Copy each line of the data beneath in which the word "Meissner" appears.

Segment Open

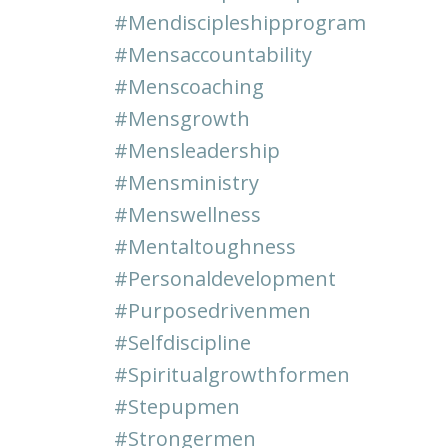
#mendiscipleshipprogram
#mensaccountability
#menscoaching
#mensgrowth
#mensleadership
#mensministry
#menswellness
#mentaltoughness
#personaldevelopment
#purposedrivenmen
#selfdiscipline
#spiritualgrowthformen
#stepupmen
#strongermen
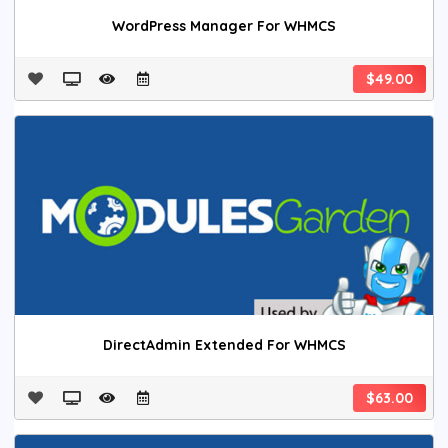
WordPress Manager For WHMCS
$49.00
DirectAdmin Extended For WHMCS
$63.00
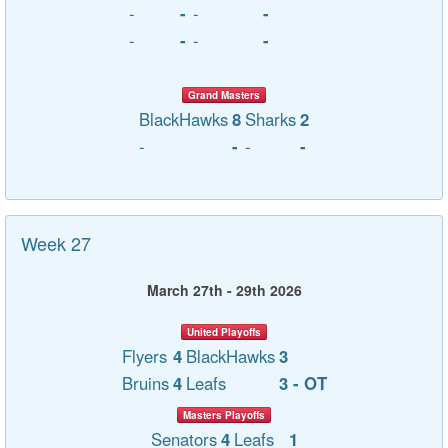
-
-
-
-
-
-
-
-
Grand Masters
BlackHawks
8
Sharks
2
-
-
-
-
Week 27
March 27th - 29th 2026
United Playoffs
Flyers
4
BlackHawks
3
Bruins
4
Leafs
3 - OT
Masters Playoffs
Senators
4
Leafs
1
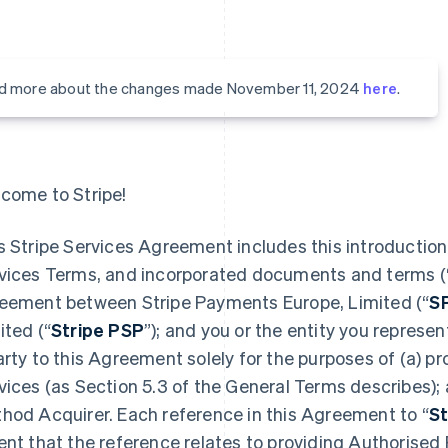
d more about the changes made November 11, 2024
here
.
come to Stripe!
s Stripe Services Agreement includes this introduction,
vices Terms, and incorporated documents and terms (
eement between Stripe Payments Europe, Limited (“
S
ited (“
Stripe PSP
”); and you or the entity you represent
arty to this Agreement solely for the purposes of (a) 
vices (as Section 5.3 of the General Terms describes);
hod Acquirer. Each reference in this Agreement to “
St
ent that the reference relates to providing Authorised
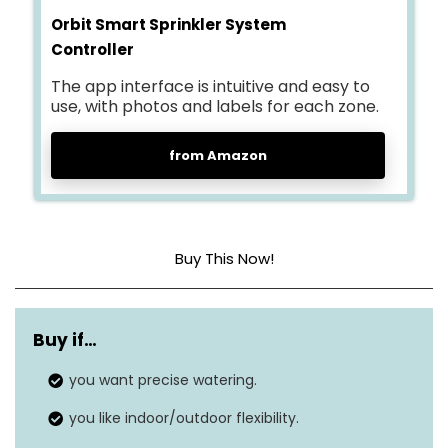
Orbit Smart Sprinkler System
Controller
The app interface is intuitive and easy to
use, with photos and labels for each zone.
from Amazon
Buy This Now!
Adjusts watering based on local
WeatherSense
weather conditions to optimize
Buy if…
technology
irrigation.
you want precise watering.
Manage and schedule watering
you like indoor/outdoor flexibility.
Smartphone
from anywhere via the B-hyve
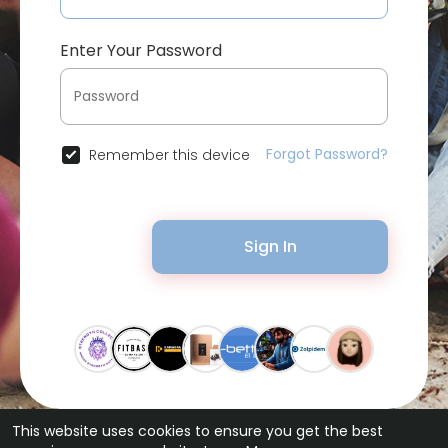
Enter Your Password
Forgot Password?
Remember this device
Sign In
This website uses cookies to ensure you get the best
© 2026 Bytevid Social •
Terms of Use
•
Privacy Policy
•
Contact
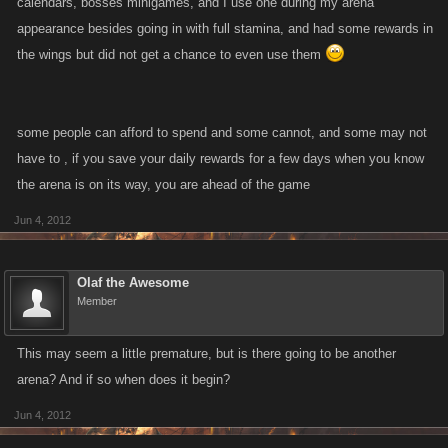
calendars, bosses minigames, and I use one during my arena
appearance besides going in with full stamina, and had some rewards in
the wings but did not get a chance to even use them
some people can afford to spend and some cannot, and some may not
have to , if you save your daily rewards for a few days when you know
the arena is on its way, you are ahead of the game
Jun 4, 2012
Olaf the Awesome
Member
This may seem a little premature, but is there going to be another
arena? And if so when does it begin?
Jun 4, 2012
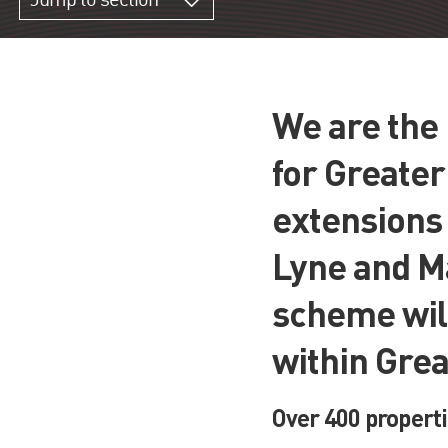
Jump to section
We are the 
for Greate
extensions
Lyne and M
scheme will
within Gre
Over 400 properti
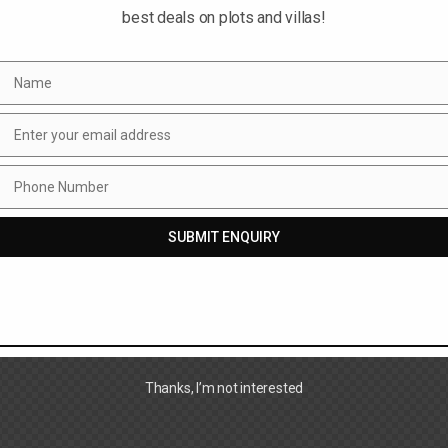
best deals on plots and villas!
Name
Name
Enter your email address
Email
Phone Number
Phone
Number
SUBMIT ENQUIRY
Thanks, I’m not interested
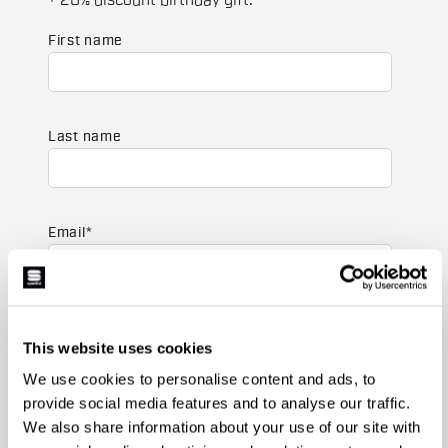
+ 20% discount birthday gift.
First name
Last name
Email
*
Which collection are you interested in?
This website uses cookies
Men's
Women's
We use cookies to personalise content and ads, to
provide social media features and to analyse our traffic.
Which sports are you interested in?
We also share information about your use of our site with
Ski and winter sports
Cycling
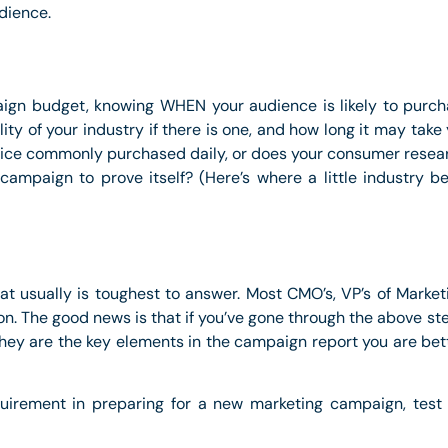
udience.
gn budget, knowing WHEN your audience is likely to purchas
lity of your industry if there is one, and how long it may tak
rvice commonly purchased daily, or does your consumer resea
e campaign to prove itself? (Here’s where a little industry 
hat usually is toughest to answer. Most CMO’s, VP’s of Marke
n. The good news is that if you’ve gone through the above st
they are the key elements in the campaign report you are bett
quirement in preparing for a new marketing campaign, test 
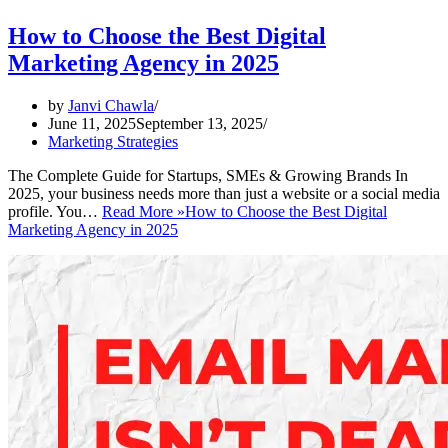
How to Choose the Best Digital
Marketing Agency in 2025
by
Janvi Chawla
June 11, 2025
September 13, 2025
Marketing Strategies
The Complete Guide for Startups, SMEs & Growing Brands In
2025, your business needs more than just a website or a social media
profile. You…
Read More »
How to Choose the Best Digital
Marketing Agency in 2025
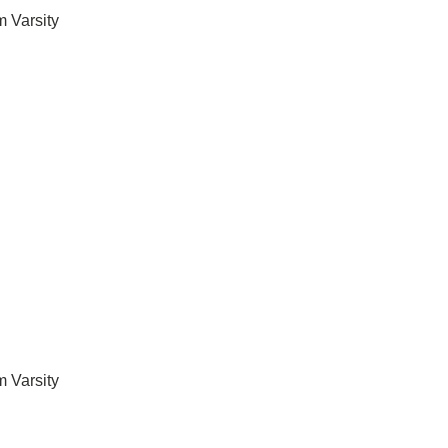
 Varsity
 Varsity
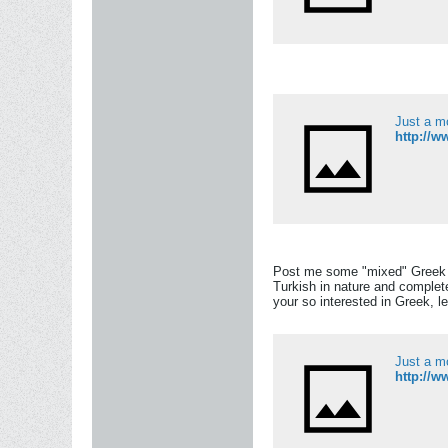
Just a m
http://
Post me some "mixed" Greek Pe
Turkish in nature and complet
your so interested in Greek, le
Just a m
http://w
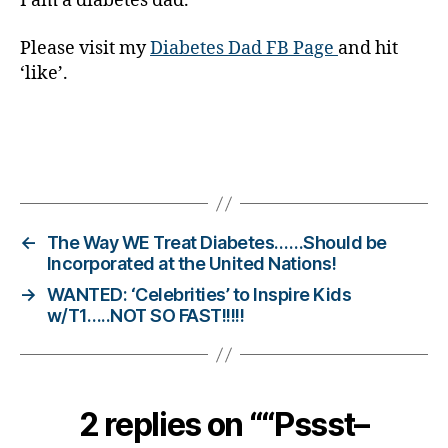
I am a diabetes dad.
er
,
Please visit my
Diabetes Dad FB Page
and hit
Di
‘like’.
a
b
e
t
e
Tags
s
Bl
o
←
The Way WE Treat Diabetes……Should be
g
Incorporated at the United Nations!
gi
→
WANTED: ‘Celebrities’ to Inspire Kids
n
w/T1…..NOT SO FAST!!!!!
g
,
di
a
b
e
2 replies on ““Pssst–
t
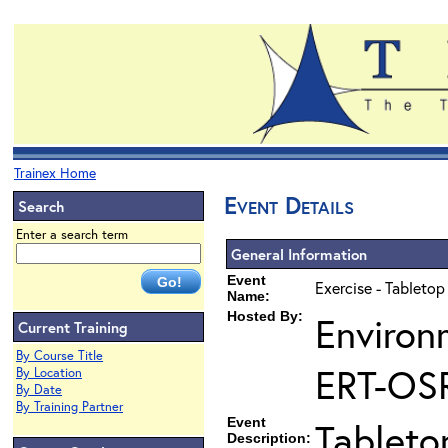
Trainex Home
Event Details
Search
Enter a search term
General Information
Event
Exercise - Tabletop
Name:
Hosted By:
Environ
Current Training
By Course Title
ERT-OS
By Location
By Date
By Training Partner
Event
Tableto
Description:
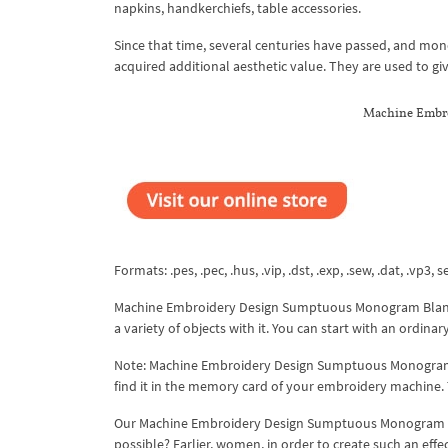
napkins, handkerchiefs, table accessories.
Since that time, several centuries have passed, and m
acquired additional aesthetic value. They are used to giv
Machine Embr
Formats: .pes, .pec, .hus, .vip, .dst, .exp, .sew, .dat, .vp3, s
Machine Embroidery Design Sumptuous Monogram Blank 3
a variety of objects with it. You can start with an ordina
Note: Machine Embroidery Design Sumptuous Monogram B
find it in the memory card of your embroidery machine
Our Machine Embroidery Design Sumptuous Monogram Blank
possible? Earlier, women, in order to create such an effec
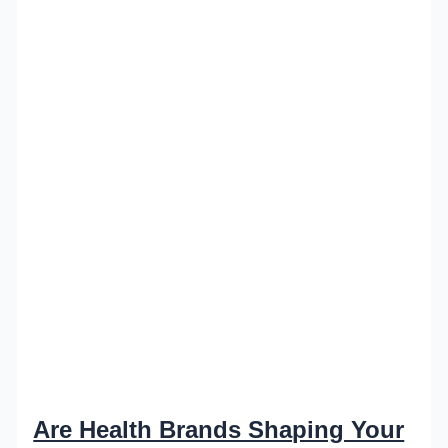
Are Health Brands Shaping Your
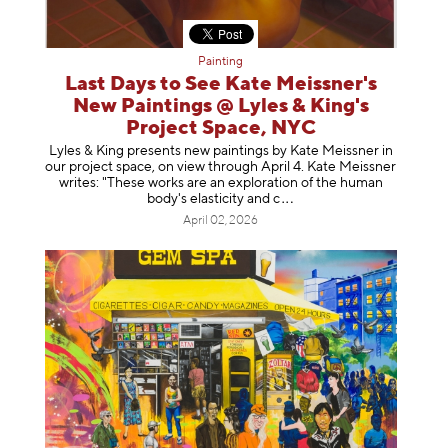
Painting
Last Days to See Kate Meissner's
New Paintings @ Lyles & King's
Project Space, NYC
Lyles & King presents new paintings by Kate Meissner in
our project space, on view through April 4. Kate Meissner
writes: "These works are an exploration of the human
body's elasticity a
nd c
April 02, 2026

Segment Closed

### Response to this exercise
Last Days to See Kate Meissner's
Lyles & King presents new paintings by Kate Meissner in
our project space, on view through April 4. Kate Meissner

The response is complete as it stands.